Suele pasar que una vez obtenida la victoria del caso, los presidentes caen en su popularidad por no poder cumplir sus promesas, ya porque es imposible en los hechos o porque fueron absolutas mentiras para encantar y ganar. Hay matices, pero en el fondo siempre es lo mismo. Paradójicamente “los que cantan la justa” quedan por el camino, nadie vota al que da las malas noticias; el prudente y organizado administrador no encanta a nadie; la perspectiva de “sangre, sudor y lágrimas” es aterradora frente “sexo, drogas y rock and roll”, en ambos casos en sentido figurado, claro. La fiesta es preferible siempre al sacrificio.
Ilusiones de trabajo fácil, salud y vivienda baratas para todos y mejor “educación, educación y más educación” son arengas tradicionales para todos los aspirantes inescrupulosos para luego en el poder solo remitirse a los ajustes fiscales, tarifazos, conflictos sociales y sindicales, escasa inversión pública, déficit habitacional, inflación creciente y pobre crecimiento del producto bruto. Y esto, no sucede solo en Uruguay. En gran medida es una práctica occidental muy difundida. La misma ciudadanía que premia con su voto a los vendedores de ilusiones, luego los castiga cuando en el transcurso de la gestión -la de aquellos que “así como te digo una cosa, hago la otra”- muestran la hilacha, cuando se descubren por sus obras y acciones contrarias al discurso electoral. De manera que fácilmente se deduce popularmente que todos los políticos mienten, dicen una cosa antes y hacen otra después, aunque descartan completamente que ese comportamiento esté intrínsecamente ligado a una estrategia para ganar voluntades en acuerdo por contrapartida con la ciudadanía mayoritaria. Para ganar me abrazo hasta con las culebras pero para gobernar no hay remedio que sentar cabeza, ante la consiguiente frustración continuada del electorado.
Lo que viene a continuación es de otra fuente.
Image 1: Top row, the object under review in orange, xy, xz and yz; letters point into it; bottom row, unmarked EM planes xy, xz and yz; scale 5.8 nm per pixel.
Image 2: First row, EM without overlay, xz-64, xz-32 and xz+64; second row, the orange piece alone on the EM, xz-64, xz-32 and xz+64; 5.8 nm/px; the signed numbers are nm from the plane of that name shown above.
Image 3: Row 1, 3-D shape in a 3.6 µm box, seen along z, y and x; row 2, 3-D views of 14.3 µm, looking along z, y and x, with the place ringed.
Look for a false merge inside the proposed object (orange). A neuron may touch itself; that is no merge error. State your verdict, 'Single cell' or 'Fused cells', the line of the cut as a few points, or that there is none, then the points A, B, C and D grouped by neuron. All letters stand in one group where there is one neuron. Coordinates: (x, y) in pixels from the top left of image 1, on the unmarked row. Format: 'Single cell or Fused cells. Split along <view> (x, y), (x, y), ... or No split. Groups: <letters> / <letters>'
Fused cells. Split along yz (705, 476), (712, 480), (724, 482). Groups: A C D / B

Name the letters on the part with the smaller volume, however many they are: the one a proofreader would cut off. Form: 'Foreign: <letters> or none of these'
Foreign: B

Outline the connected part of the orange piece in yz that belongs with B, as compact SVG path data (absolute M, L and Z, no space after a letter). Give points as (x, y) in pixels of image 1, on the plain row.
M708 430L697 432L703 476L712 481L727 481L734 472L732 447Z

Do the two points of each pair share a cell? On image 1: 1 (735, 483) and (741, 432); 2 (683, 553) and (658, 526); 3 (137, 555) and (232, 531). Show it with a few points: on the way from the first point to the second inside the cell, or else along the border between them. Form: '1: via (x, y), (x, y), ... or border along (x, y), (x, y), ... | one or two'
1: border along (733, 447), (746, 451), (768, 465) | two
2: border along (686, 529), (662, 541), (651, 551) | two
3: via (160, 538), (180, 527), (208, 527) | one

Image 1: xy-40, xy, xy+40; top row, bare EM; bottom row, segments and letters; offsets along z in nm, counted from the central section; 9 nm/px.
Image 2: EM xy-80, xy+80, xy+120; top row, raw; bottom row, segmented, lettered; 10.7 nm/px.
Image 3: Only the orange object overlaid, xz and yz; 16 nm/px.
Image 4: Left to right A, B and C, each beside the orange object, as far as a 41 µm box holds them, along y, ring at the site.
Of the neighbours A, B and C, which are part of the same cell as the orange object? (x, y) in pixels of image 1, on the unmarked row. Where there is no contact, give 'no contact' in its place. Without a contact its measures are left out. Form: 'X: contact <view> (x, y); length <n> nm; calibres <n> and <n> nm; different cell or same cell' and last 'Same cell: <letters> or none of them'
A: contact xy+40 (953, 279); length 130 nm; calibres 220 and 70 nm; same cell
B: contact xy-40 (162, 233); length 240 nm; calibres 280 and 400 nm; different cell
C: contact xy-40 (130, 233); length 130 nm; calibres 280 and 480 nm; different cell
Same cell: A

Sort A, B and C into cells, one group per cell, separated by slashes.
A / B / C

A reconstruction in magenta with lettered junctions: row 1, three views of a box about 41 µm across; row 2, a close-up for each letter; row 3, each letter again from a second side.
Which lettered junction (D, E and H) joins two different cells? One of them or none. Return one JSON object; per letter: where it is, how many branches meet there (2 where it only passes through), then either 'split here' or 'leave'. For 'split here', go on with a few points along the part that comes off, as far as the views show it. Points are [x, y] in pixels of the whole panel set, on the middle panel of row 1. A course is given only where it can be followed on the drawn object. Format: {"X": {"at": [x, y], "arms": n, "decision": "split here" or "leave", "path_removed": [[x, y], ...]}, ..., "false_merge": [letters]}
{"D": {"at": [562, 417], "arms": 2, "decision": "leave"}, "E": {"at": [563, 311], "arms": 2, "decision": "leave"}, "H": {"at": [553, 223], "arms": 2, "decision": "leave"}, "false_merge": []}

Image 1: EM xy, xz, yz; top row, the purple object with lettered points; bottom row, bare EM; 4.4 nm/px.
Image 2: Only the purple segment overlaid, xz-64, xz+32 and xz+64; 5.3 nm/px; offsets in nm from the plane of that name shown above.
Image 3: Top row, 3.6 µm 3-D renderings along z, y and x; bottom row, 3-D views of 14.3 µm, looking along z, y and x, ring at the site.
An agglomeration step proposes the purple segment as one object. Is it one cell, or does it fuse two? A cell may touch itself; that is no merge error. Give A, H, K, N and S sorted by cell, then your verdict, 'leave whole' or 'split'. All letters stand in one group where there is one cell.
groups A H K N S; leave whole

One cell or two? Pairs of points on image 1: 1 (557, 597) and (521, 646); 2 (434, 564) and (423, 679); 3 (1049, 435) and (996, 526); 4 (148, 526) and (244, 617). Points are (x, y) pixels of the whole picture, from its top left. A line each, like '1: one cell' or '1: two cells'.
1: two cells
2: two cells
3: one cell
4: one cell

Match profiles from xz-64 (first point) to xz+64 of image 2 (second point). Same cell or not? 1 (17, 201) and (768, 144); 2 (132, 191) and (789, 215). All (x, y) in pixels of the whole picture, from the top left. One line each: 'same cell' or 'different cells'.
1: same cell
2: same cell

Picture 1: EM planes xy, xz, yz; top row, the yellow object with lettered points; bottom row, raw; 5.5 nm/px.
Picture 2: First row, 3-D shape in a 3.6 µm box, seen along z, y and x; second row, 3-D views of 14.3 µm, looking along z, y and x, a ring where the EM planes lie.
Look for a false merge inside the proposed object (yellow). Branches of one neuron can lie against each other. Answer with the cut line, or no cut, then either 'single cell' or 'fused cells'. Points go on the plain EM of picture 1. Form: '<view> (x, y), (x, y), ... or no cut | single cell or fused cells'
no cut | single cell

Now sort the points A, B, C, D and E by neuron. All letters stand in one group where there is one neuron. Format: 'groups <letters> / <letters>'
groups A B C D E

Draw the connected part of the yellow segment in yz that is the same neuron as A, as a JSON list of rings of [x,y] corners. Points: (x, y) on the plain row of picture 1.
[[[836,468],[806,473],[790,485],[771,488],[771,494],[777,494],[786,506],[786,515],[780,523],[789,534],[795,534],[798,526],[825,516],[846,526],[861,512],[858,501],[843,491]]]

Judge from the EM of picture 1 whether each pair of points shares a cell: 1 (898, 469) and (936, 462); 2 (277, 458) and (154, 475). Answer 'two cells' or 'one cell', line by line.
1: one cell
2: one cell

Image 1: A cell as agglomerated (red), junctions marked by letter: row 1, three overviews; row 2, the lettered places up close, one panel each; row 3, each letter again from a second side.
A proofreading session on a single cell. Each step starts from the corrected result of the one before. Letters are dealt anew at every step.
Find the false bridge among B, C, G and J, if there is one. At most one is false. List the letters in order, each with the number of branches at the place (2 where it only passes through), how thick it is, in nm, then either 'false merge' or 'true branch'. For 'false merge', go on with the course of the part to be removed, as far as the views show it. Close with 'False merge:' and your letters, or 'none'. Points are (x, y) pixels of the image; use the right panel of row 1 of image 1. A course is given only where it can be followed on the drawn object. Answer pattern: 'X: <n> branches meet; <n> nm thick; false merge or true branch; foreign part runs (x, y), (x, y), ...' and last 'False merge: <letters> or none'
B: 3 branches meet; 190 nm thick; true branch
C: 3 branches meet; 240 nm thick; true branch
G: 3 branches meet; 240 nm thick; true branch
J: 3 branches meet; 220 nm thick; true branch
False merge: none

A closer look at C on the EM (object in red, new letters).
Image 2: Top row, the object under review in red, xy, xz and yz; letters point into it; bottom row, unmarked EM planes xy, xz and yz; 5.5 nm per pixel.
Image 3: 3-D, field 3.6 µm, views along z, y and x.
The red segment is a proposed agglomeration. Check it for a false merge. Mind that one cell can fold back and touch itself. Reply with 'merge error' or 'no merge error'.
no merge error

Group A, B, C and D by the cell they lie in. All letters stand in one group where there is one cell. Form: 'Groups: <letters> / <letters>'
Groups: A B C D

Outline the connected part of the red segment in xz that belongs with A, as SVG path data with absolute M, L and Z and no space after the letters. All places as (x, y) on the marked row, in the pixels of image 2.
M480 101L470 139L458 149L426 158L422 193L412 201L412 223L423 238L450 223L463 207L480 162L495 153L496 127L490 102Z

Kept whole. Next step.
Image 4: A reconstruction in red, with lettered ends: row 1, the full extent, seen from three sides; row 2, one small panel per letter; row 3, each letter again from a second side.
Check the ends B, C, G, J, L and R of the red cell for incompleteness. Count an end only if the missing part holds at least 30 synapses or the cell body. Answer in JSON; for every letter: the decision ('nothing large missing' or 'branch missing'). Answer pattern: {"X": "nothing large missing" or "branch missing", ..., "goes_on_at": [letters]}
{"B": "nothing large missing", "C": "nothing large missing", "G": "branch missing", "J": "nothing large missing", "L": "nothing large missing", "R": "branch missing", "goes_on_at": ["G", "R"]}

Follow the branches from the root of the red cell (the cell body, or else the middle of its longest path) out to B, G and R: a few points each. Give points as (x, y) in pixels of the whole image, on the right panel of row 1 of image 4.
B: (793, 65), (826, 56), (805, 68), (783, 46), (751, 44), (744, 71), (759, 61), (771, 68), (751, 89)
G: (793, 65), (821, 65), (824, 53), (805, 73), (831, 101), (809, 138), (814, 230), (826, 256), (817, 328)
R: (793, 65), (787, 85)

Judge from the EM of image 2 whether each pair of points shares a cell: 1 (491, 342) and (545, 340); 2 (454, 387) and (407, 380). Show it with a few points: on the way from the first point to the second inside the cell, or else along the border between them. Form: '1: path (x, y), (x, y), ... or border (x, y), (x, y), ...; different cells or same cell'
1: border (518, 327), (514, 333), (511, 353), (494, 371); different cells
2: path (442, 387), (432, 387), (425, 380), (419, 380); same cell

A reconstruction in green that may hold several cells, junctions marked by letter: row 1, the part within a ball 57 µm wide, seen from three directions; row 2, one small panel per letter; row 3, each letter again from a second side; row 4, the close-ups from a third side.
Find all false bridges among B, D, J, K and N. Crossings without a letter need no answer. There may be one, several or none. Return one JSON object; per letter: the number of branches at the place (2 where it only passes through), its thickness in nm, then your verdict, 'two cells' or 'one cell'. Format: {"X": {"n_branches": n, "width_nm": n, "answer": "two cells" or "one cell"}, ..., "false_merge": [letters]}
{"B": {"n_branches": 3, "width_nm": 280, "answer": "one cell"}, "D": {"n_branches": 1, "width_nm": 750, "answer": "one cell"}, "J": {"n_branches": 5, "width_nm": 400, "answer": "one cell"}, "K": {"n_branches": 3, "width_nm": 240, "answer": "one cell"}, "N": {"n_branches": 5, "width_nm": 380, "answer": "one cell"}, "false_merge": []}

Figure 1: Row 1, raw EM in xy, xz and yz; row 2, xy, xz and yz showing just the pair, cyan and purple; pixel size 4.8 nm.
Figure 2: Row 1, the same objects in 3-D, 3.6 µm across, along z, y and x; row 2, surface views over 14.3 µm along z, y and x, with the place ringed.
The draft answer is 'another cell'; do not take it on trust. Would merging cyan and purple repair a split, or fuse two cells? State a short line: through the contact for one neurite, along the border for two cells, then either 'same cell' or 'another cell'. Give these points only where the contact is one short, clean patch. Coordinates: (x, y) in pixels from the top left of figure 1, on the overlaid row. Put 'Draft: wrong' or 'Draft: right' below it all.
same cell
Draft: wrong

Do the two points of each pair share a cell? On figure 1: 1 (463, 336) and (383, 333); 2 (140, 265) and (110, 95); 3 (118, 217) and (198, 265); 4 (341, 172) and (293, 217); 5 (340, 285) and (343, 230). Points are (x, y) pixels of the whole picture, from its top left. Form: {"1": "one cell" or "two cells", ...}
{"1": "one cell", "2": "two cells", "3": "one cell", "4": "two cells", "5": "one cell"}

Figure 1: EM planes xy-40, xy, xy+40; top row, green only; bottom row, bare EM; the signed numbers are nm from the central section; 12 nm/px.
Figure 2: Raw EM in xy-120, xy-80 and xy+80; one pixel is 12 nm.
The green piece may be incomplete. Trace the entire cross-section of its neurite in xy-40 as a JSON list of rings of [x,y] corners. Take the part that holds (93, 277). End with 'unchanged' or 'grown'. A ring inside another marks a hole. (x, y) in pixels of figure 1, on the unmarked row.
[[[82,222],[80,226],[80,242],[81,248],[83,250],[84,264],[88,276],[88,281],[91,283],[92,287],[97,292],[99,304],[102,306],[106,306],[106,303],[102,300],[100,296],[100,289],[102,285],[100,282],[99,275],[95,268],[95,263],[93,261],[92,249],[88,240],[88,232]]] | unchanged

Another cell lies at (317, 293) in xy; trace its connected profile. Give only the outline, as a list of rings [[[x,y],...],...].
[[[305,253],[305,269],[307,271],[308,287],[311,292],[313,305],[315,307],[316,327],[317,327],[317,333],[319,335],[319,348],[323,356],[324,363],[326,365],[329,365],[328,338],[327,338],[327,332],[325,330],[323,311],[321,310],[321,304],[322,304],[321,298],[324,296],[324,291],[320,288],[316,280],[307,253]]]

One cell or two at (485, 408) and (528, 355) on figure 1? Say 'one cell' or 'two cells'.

Con esa premisa, si todos los presidenciales mienten, entonces, no habría problemas con el flamante presidente norteamericano Donald Trump. No hay peligro con tanta xenofobia, racismo, misoginia, proteccionismo, belicismo y tanta otra maldad atribuida al magnate devenido en presidente de la nación más poderosa del planeta. Todo habrá sido una estrategia de campaña para convencer al electorado blanco de las ciudades industriales en decadencia, de los desempleados crónicos, a los ciudadanos conservadores del interior profundo de los EE.UU, a los militantes de la nueva derecha alternativa. Nunca tanto como ahora se daría la paradoja que se espere de un presidente, en efecto, que no cumpla con lo prometido; porque no pueda, no quiera o no lo dejen. Ni muro con México, ni deportaciones masivas, ni alianza con Rusia, ni guerra con China, ni nada de lo que aparecía tan amenazante. De cumplirse la teoría será uno más de la lista de presidentes, quizás más excéntrico que otros e incluso muy impopular –como lo han sido tantos en la historia- pero nada extraordinariamente malo como lo pinta la mayoría del mundo. La mentira en este caso será un alivio.